Exercise 1:
In the comment thread below, condense the paragraph beginning "I agree that the design of the nation's site" into a short bulleted list that keeps its main facts.
Exercise 2:
Output the passage of the comment thread below from "Pop-ups suck, and" up to and including "element work flow.", word for word.

:: Given text

OK, we changed to that from http://www.thenation.com/article/the-cia-waterboarded-the-wr.... We'll also use the article's title (which you have to scroll down to see), which doesn't suffer from the problem users have pointed out with the Nation's title.
Good thing I clicked on it before it was changed. I have the complete opposite reaction. The Nation's page has a nice picture to set the theme and uses a wider space with a bigger font, while the TomDispatch page looks like something from 1999.
I agree that the design of the nation's site is better/more modern. However, when I landed on the site, I was able to read the first sentence before a modal subscription form popped up. I clicked the little x button in the top right of that modal, and it did a full page load redirecting me to an article about hillary clinton, and then popped the subscription modal again.

I clicked the x button again and it did the same fucking thing, so I gave them the email address go.fuck.yourself@gmail.com, found the article I was trying to read and noticed that it was sourced from the link I dropped above. That page loaded quickly and showed me what I wanted to see, the content.

/rant

That does sound like a bad experience indeed. I didn't get that myself, and can't seem to replicate it now in incognito either. Perhaps geo-targeting?

Pop-ups suck, and I wish my browser's pop-up blocker would also block these inline e-mail asking dialogs in every site.

I've been meaning to whip up a browser extension that streamlines the Open web inspector - find offending node on page - delete div element work flow.

::::
:: Supplied material

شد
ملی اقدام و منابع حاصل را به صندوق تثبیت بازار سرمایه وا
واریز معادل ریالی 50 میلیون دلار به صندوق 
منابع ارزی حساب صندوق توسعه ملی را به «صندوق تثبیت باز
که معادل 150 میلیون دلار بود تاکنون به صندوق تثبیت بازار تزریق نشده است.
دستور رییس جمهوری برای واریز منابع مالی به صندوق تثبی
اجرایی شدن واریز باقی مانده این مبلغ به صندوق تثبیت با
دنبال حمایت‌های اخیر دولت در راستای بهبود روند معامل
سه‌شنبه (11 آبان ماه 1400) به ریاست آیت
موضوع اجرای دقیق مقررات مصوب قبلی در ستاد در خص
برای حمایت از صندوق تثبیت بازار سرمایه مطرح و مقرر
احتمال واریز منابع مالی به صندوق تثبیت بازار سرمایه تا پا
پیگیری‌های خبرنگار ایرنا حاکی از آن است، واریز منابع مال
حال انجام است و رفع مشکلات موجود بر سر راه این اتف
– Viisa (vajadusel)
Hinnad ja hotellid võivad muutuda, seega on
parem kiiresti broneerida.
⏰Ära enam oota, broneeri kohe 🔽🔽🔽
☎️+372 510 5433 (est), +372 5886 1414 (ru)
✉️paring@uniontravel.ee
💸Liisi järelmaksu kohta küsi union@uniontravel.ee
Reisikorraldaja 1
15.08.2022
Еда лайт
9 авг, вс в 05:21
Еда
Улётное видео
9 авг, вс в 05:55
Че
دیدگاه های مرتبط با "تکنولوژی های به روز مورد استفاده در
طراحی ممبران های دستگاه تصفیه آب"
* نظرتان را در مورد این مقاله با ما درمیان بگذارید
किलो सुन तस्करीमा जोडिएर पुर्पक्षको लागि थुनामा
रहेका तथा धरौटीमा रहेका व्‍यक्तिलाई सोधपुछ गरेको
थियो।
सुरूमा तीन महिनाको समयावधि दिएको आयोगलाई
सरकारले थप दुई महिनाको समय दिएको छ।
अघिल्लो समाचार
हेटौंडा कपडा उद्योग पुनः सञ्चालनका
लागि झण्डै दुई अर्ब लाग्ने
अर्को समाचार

::::

Answer area 1:
- The Nation's site has a better, more modern design.
- After the first sentence could be read, a modal subscription form popped up.
- Clicking the small x in the modal's top right triggered a full page load that redirected to an article about Hillary Clinton.
- The subscription modal then popped up again.

Answer area 2:
Pop-ups suck, and I wish my browser's pop-up blocker would also block these inline e-mail asking dialogs in every site.

I've been meaning to whip up a browser extension that streamlines the Open web inspector - find offending node on page - delete div element work flow.